All sins of the previous course were repaid in spades by the following entrèe and ale combination. The beer, Route des Épices or "spice route," a second offering from Dieu du Ciel was actually better than advertised. It had a very complex initial taste of finely roasted hops, coffee and caramel and a spicy, peppercorn finish. Again, my challenged palate did not really resonate with the pepper, but I did notice it…a bit. The dish that accompanied this fine brew was truly the culinary highpoint of the evening: hasenpfeffer! It's roasted rabbit with a savory sauce, olives and crispy spatzle that Camilla thought was a type of potato noodle - whatever it was, it really was divine and we all send out huge compliments to the chef! I could have eaten a huge, steaming bowl of this and my evening would have been complete. This dish complimented the spice beer well and enhanced its peppery qualities.
The menu and the beverages now changed direction, away from beer and meats towards a cider and cheese. The English Dry Premier Cru from Aspall Suffolk Cyder lived up to its name. It was very light and dry with a clean, sweet taste. This fairly potent beverage (6.8%) was expertly paired with a delicious Caerphilly cheese of delicate flavor and a cider reduction sauce that had a pear-like taste. The combined effect was very satisfying, bringing out the yeast-like qualities of the cider and providing a good contrast to the rabbit and spice beer.

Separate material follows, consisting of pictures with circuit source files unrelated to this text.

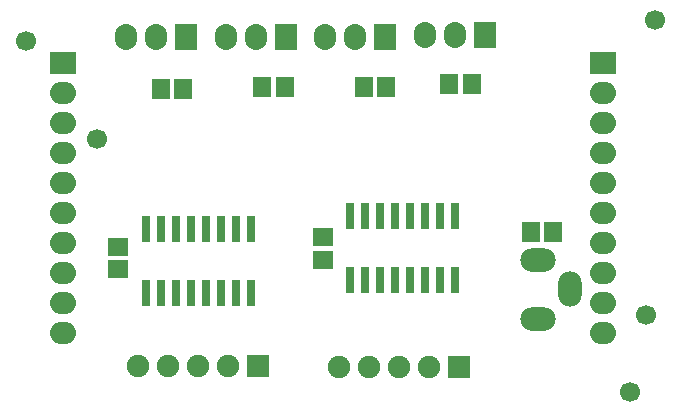
<source format=gbr>
G04 DipTrace 3.3.0.1*
G04 TopMask.gbr*
%MOIN*%
G04 #@! TF.FileFunction,Soldermask,Top*
G04 #@! TF.Part,Single*
%ADD24C,0.066929*%
%ADD33O,0.074803X0.086614*%
%ADD35R,0.074803X0.086614*%
%ADD37C,0.074803*%
%ADD38R,0.074803X0.074803*%
%ADD40O,0.07874X0.11811*%
%ADD42O,0.11811X0.07874*%
%ADD44O,0.086614X0.074803*%
%ADD46R,0.086614X0.074803*%
%ADD48R,0.031496X0.086614*%
%ADD51R,0.066929X0.059055*%
%ADD53R,0.059055X0.066929*%
%FSLAX26Y26*%
G04*
G70*
G90*
G75*
G01*
G04 TopMask*
%LPD*%
D53*
X2177165Y984252D3*
X2251969D3*
X1622047Y1464567D3*
X1696850D3*
X1905512Y1476378D3*
X1980315D3*
X1283465Y1464567D3*
X1358268D3*
X944882Y1460630D3*
X1019685D3*
D51*
X1484252Y889764D3*
Y964567D3*
X803150Y858268D3*
Y933071D3*
D24*
X2507874Y448819D3*
D48*
X1925197Y1035433D3*
X1875197D3*
X1825197D3*
X1775197D3*
X1725197D3*
X1675197D3*
X1625197D3*
X1575197D3*
Y822835D3*
X1625197D3*
X1675197D3*
X1725197D3*
X1775197D3*
X1825197D3*
X1875197D3*
X1925197D3*
X1243701Y992126D3*
X1193701D3*
X1143701D3*
X1093701D3*
X1043701D3*
X993701D3*
X943701D3*
X893701D3*
Y779528D3*
X943701D3*
X993701D3*
X1043701D3*
X1093701D3*
X1143701D3*
X1193701D3*
X1243701D3*
D46*
X618110Y1544488D3*
D44*
Y1444488D3*
Y1344488D3*
Y1244488D3*
Y1144488D3*
Y1044488D3*
Y944488D3*
Y844488D3*
Y744488D3*
Y644488D3*
D46*
X2417323Y1544488D3*
D44*
Y1444488D3*
Y1344488D3*
Y1244488D3*
Y1144488D3*
Y1044488D3*
Y944488D3*
Y844488D3*
Y744488D3*
Y644488D3*
D42*
X2200787Y889763D3*
Y692913D3*
D40*
X2307087Y791338D3*
D38*
X1937008Y531496D3*
D37*
X1837008D3*
X1737008D3*
X1637008D3*
X1537008D3*
D38*
X1270079Y535433D3*
D37*
X1170079D3*
X1070079D3*
X970079D3*
X870079D3*
D35*
X1692913Y1633858D3*
D33*
X1592913D3*
X1492913D3*
D35*
X2023622Y1637795D3*
D33*
X1923622D3*
X1823622D3*
D35*
X1362205Y1633858D3*
D33*
X1262205D3*
X1162205D3*
D35*
X1027559D3*
D33*
X927559D3*
X827559D3*
D24*
X2562992Y704724D3*
X2590551Y1688976D3*
X732283Y1291339D3*
X496063Y1618110D3*
M02*

</source>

The chefs at Bar Lola must have been reading my mind regarding what I considered traditional 'beer food'. They finished up the evening with home-made crackerjack matched up with a fantastic stout, brewed with espresso. La Granja Stout from Denmark's Norrebro Bryghus was slightly sweet and smelled strongly of coffee. The actual taste was subtler and the caramel highlights were brought out by the crackerjack. The stout was not as creamy as a traditional draft Guinness or Murphy's, but the overall taste and texture were of very high quality for a bottled stout.
Beer and food? Absolutely!! I was full but not uncomfortably so. I discovered a couple beers and a cider that I would buy again as well as some recipes that I would love to copy. It was another fantastic evening at the ever creative and friendly Bar Lola. I know some folks still prefer a hot dog and a Miller High-life at the ballpark, but I certainly have a new appreciation for the possibilities of expertly brewed beer and finely prepared food over a five-course meal.
¹[Ed.: Tom clearly forgot we had this one last August at Novare Res.]
²[Ed.: If Tom were not a boat builder and did not have the nickname "88 Fingers" this particular detail might be off putting.]